Roberson played football at Bellarmine and was the team’s quarterback during his senior year. He graduated in 2015.

Morehouse was not Roberson’s first choice for college. His father was a graduate, and his older brother was a student there.

“I really didn’t want to go to Morehouse because I had seen it really all my life,” Roberson said. Instead he started at Norfolk State University in Virginia in fall 2015.

What he saw during a trip to Morehouse during his first semester changed his mind.

“Young black men that were eager to learn, eager to change the world,” he recalled. “That really inspired me.”

He calls attending Morehouse the best decision he’s ever made.

“It was an amazing experience I wouldn’t trade for the world,” Roberson said.

But, there was that debt.

“For a while I’ll have to pay off my debt,” he recalled. “I might be in the hole. I might have to struggle.”

Roberson knows people in their 30s and 40s who are still paying off student loans.

May 19 dawned hot on the Morehouse College campus.

“We were tired, I hadn’t slept in a few days,” he said.

When Smith made his announcement, it took a while for the news to sink in.

“I wasn’t sure what I was hearing,” Roberson said.

Reactions ranged from shock to ecstasy among the graduates.

It wasn’t until he saw the story appear on news outlets across the country did the full magnitude of the gift come clear.

“It was so unexpected and a tremendous blessing,” he said.

Roberson would like to be an entrepreneur and financial adviser.

“I’m still weighing my options and my offers,” he said.
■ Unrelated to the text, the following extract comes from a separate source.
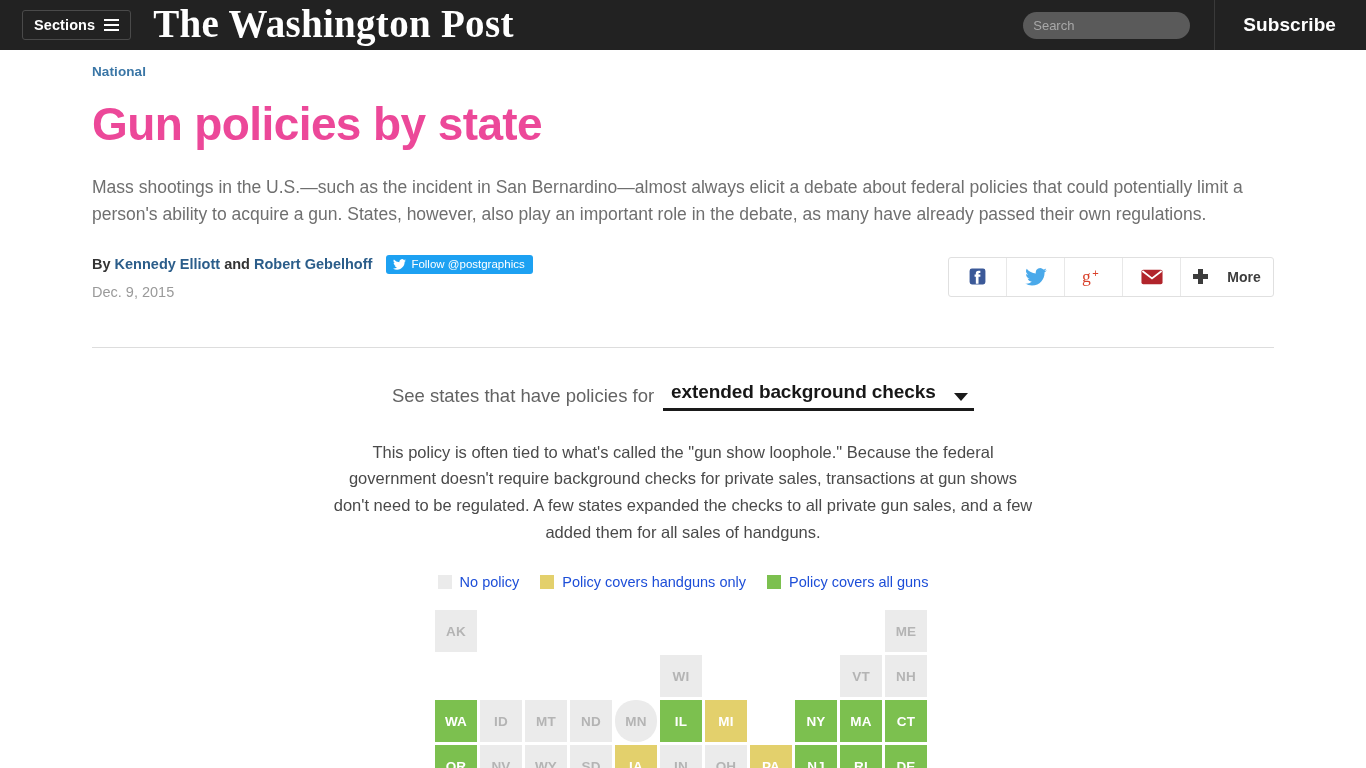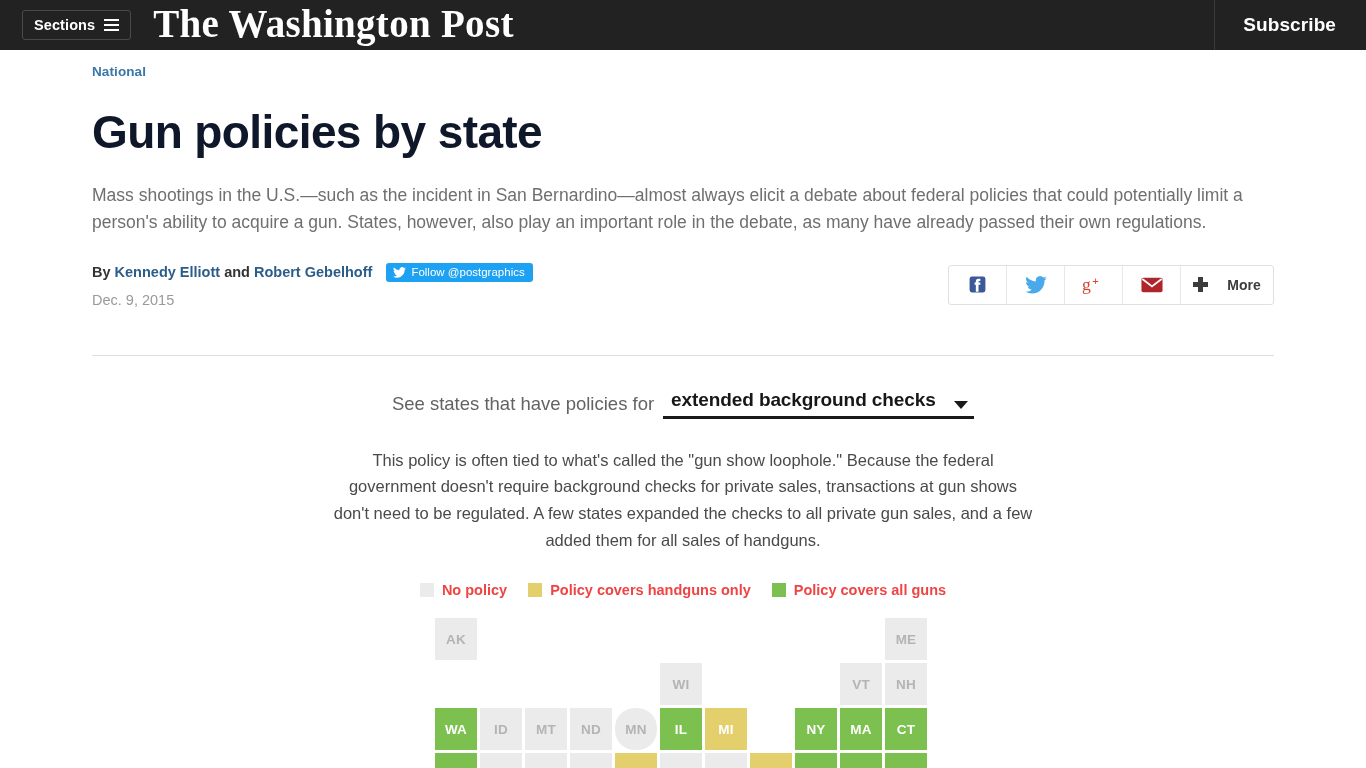"Search" div.search-wrap { html: none -> <div> <input> </div> }
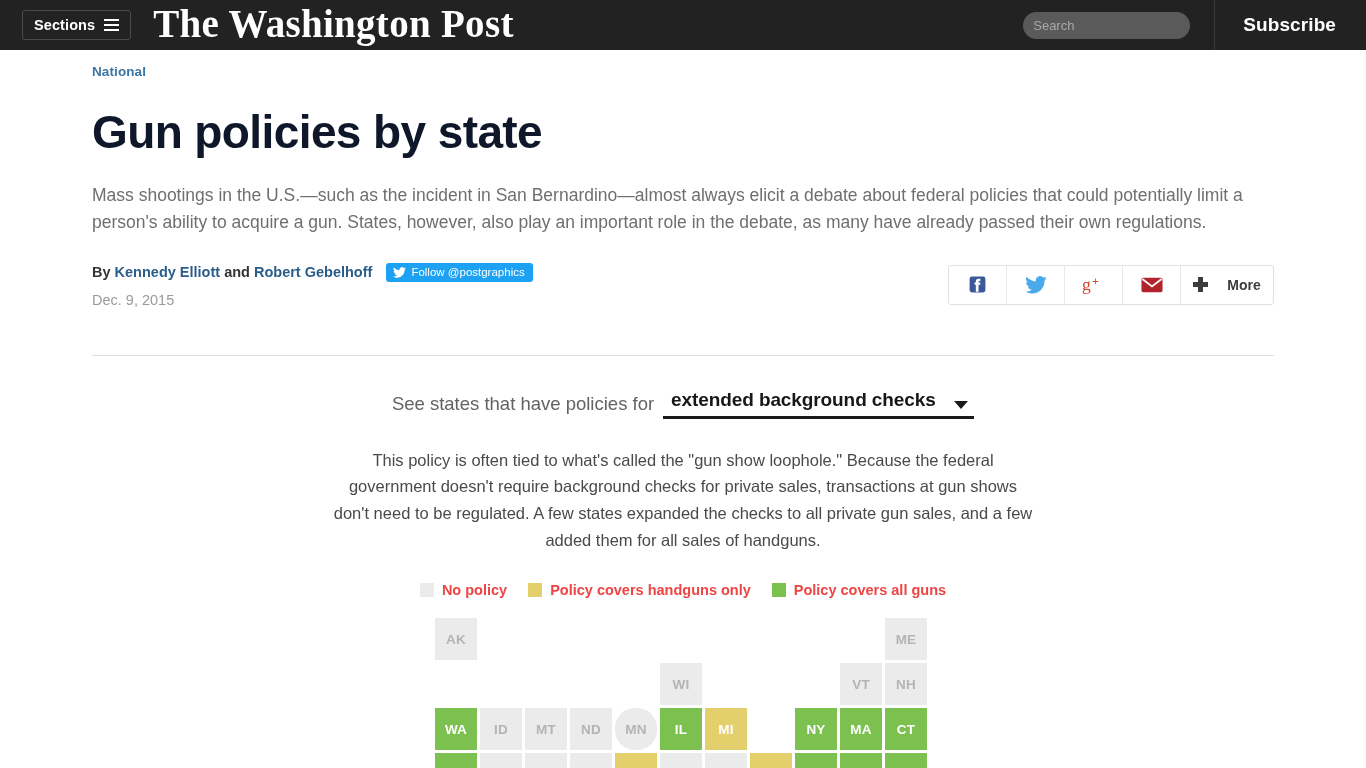"Gun policies by state" .headline { color: #0f172a -> #ec4899; margin-top: 28px -> 20px }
Whatever he does, he knows he’s been handed a life-changing gift.

“I feel like I’ve gotten a head start on life,” he said. “This is a huge burden lifted off my back.”

Smith said he hopes the Morehouse graduates will take his gift and pay it forward.

Roberson and his classmates are already working on a plan to fund scholarships for the incoming class of 2023, he said.

“We want to keep this train rolling to help the future generations of Morehouse College,” Roberson said.